Intitulé « Le référendum comme expression de la souveraineté du peuple face aux dispositions intangibles de la Constitution congolaise du 18 février 2006 », le travail du juriste remet en cause la modification intervenue en 2011.
Pour Jean-Cyrus Mirindi, la révision de 2011, qui a modifié l’article 71 de la Constitution, pose problème.
Il estime que cette modification a touché à des matières pourtant « verrouillées » par l’article 220 de la Constitution, qui déclare intangibles la forme républicaine de l’État, le principe du suffrage universel, le nombre et la durée des mandats du Président.
Selon lui, cette révision constituerait une « fraude à la Constitution ».
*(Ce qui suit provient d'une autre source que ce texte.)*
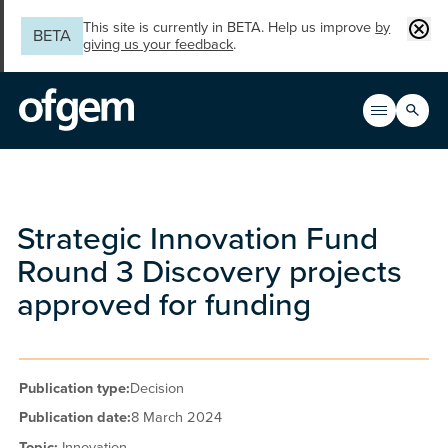
Skip to main content
Clos
This site is currently in BETA. Help us improve
by
BETA
giving us your feedback
.
Search
Open men
Main n
Strategic Innovation Fund
Round 3 Discovery projects
approved for funding
Publication type:
Decision
Publication date:
8 March 2024
Topic:
Innovation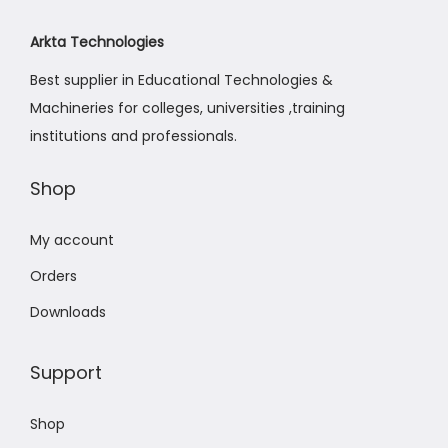
Arkta Technologies
Best supplier in Educational Technologies &
Machineries for colleges, universities ,training
institutions and professionals.
Shop
My account
Orders
Downloads
Support
Shop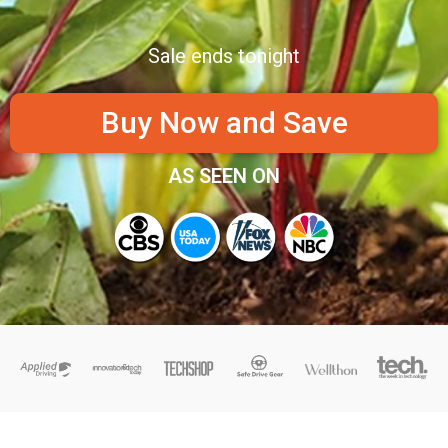
Sale ends tonight
Buy Now and Save
AS SEEN ON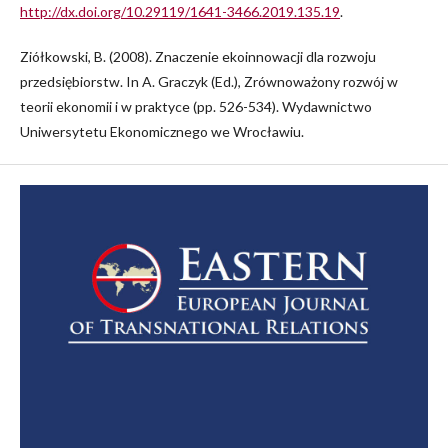
http://dx.doi.org/10.29119/1641-3466.2019.135.19
.
Ziółkowski, B. (2008). Znaczenie ekoinnowacji dla rozwoju
przedsiębiorstw. In A. Graczyk (Ed.), Zrównoważony rozwój w
teorii ekonomii i w praktyce (pp. 526-534). Wydawnictwo
Uniwersytetu Ekonomicznego we Wrocławiu.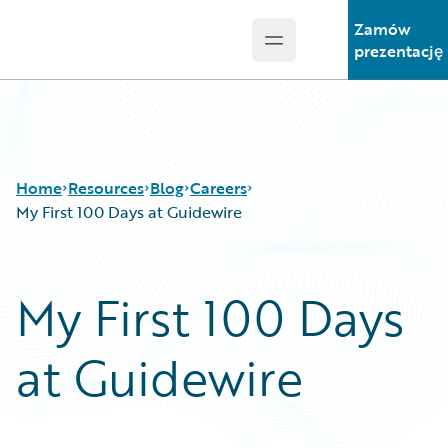
Zamów
Open main menu
Guidewire Logo
prezentację
Home
Resources
Blog
Careers
My First 100 Days at Guidewire
Download Center
All Blog Posts
My First 100 Days
Guidewire Conversations
Best Practices
Podcasts
Careers
at Guidewire
Blog
Customer Viewpoint
Help and Support
Developers
Insurance Technology FAQ
General Interest
Intelligent Experience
Le juriste de l’UNIKIN va plus loin. Il soutient que l’annulation de cette modification de 2011, par voie juridique ou administrative, permettrait un simple « retour à la rédaction originelle » de l’article 71.
Conséquence directe selon sa démonstration : ce retour ouvrirait la voie à un « nouveau décompte des mandats présidentiels ». Le compteur serait donc remis à zéro, autorisant Félix Tshisekedi à postuler pour deux nouveaux mandats.